Exercise directions: Here is the task for the records below: repeat exactly the lines from the one with "медицинской помощи предоставляется" to the one with "ấm cúng dành cho gia đình hoặc một nhóm bạn.", both included, and nothing else.

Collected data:
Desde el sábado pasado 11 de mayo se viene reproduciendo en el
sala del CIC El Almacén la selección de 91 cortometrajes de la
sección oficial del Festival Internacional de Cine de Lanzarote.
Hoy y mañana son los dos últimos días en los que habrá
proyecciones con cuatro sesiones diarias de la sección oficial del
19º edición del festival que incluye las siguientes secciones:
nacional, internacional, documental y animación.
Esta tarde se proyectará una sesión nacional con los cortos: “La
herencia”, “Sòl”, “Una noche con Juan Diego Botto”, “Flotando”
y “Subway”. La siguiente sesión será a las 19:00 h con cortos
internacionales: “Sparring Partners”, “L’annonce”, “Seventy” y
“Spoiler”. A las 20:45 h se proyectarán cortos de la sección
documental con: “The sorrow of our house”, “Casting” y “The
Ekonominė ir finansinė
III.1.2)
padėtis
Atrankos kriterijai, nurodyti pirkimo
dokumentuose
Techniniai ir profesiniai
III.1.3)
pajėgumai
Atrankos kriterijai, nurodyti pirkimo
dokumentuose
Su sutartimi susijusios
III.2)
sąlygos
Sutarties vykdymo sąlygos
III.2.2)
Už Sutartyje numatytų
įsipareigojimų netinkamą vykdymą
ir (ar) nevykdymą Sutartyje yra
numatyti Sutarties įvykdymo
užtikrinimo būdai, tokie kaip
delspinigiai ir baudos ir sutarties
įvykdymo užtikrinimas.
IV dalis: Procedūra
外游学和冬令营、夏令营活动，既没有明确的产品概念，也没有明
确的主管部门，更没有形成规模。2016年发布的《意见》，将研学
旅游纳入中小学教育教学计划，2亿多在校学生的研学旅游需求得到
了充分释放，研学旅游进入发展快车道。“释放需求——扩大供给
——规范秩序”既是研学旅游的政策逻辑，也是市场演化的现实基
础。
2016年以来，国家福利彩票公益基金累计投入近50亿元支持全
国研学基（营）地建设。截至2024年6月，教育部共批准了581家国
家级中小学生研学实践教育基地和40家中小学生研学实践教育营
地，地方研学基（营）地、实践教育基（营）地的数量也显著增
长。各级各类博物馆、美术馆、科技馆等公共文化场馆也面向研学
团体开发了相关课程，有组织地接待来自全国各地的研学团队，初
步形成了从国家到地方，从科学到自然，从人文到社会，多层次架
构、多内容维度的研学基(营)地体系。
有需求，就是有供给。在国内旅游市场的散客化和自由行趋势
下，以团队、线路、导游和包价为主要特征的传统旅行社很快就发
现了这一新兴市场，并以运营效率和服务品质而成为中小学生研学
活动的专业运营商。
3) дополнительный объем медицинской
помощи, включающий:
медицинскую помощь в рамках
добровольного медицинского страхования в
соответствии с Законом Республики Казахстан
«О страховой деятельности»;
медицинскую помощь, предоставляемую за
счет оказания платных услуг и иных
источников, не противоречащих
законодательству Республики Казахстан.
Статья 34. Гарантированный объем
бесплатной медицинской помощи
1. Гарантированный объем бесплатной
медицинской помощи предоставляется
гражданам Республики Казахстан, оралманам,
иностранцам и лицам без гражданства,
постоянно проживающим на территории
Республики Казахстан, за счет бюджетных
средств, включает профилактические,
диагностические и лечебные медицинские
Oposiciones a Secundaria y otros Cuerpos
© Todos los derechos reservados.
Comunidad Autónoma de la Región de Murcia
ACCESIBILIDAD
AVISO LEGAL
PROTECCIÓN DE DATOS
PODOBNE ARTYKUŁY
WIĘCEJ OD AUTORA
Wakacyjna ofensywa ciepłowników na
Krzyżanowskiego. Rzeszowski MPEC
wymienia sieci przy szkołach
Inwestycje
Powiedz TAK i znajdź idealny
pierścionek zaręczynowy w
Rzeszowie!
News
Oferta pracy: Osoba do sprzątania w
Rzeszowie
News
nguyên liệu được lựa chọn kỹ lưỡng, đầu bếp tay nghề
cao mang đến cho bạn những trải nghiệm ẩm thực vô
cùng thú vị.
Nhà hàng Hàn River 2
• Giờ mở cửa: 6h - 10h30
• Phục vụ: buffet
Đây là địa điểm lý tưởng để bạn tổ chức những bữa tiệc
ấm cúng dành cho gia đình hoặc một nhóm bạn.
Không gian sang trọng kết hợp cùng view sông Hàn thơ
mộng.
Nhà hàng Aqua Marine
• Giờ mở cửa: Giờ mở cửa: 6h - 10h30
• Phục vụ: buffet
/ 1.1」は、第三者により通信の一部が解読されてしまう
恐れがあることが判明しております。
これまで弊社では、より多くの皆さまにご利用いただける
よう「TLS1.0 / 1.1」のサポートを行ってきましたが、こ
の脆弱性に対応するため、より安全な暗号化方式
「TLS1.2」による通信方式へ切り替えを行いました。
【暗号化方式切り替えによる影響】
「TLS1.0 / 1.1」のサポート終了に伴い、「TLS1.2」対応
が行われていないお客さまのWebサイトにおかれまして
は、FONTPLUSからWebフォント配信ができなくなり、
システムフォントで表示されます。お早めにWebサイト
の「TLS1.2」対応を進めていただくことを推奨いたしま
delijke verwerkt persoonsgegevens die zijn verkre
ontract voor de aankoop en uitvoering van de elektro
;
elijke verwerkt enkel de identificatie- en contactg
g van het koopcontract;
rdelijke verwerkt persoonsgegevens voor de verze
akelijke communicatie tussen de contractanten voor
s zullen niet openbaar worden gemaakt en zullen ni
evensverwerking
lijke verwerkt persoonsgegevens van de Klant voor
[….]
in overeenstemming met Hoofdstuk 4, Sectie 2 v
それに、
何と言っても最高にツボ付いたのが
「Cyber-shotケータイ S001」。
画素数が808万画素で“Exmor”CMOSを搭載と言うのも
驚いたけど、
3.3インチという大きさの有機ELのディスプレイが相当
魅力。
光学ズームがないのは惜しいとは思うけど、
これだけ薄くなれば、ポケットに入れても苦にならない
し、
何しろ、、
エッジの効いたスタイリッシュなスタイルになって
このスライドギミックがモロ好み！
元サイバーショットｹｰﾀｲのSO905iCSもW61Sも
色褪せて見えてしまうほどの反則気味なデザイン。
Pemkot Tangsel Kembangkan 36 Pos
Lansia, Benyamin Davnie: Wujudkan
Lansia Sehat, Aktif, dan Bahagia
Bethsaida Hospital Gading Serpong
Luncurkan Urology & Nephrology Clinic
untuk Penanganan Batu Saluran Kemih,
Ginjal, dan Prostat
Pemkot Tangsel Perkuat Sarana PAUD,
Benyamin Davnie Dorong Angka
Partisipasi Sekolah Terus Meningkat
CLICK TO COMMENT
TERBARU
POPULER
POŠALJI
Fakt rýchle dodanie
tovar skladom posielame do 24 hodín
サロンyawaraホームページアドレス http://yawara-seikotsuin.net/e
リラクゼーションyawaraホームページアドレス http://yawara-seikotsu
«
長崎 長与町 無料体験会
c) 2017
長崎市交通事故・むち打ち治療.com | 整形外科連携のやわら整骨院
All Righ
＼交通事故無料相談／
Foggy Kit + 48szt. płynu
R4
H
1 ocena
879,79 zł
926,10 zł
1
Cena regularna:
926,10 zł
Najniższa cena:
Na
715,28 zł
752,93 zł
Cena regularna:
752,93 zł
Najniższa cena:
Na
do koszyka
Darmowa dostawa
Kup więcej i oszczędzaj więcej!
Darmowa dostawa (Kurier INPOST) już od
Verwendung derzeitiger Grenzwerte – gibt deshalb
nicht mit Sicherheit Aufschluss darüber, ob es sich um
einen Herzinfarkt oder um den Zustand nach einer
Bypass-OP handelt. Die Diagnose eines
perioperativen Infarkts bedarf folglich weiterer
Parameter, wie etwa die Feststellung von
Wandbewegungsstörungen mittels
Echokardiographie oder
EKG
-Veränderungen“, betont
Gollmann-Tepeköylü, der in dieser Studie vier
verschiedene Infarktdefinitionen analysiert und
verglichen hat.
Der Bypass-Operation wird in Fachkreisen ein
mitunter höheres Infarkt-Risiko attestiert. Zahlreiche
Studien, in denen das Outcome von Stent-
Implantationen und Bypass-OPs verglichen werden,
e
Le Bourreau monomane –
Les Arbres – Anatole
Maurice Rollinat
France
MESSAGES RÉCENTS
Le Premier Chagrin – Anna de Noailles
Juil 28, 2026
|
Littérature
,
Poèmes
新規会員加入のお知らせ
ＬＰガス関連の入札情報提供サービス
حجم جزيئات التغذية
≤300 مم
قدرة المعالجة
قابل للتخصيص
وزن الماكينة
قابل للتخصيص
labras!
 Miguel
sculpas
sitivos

Your response:
медицинской помощи предоставляется
гражданам Республики Казахстан, оралманам,
иностранцам и лицам без гражданства,
постоянно проживающим на территории
Республики Казахстан, за счет бюджетных
средств, включает профилактические,
диагностические и лечебные медицинские
Oposiciones a Secundaria y otros Cuerpos
© Todos los derechos reservados.
Comunidad Autónoma de la Región de Murcia
ACCESIBILIDAD
AVISO LEGAL
PROTECCIÓN DE DATOS
PODOBNE ARTYKUŁY
WIĘCEJ OD AUTORA
Wakacyjna ofensywa ciepłowników na
Krzyżanowskiego. Rzeszowski MPEC
wymienia sieci przy szkołach
Inwestycje
Powiedz TAK i znajdź idealny
pierścionek zaręczynowy w
Rzeszowie!
News
Oferta pracy: Osoba do sprzątania w
Rzeszowie
News
nguyên liệu được lựa chọn kỹ lưỡng, đầu bếp tay nghề
cao mang đến cho bạn những trải nghiệm ẩm thực vô
cùng thú vị.
Nhà hàng Hàn River 2
• Giờ mở cửa: 6h - 10h30
• Phục vụ: buffet
Đây là địa điểm lý tưởng để bạn tổ chức những bữa tiệc
ấm cúng dành cho gia đình hoặc một nhóm bạn.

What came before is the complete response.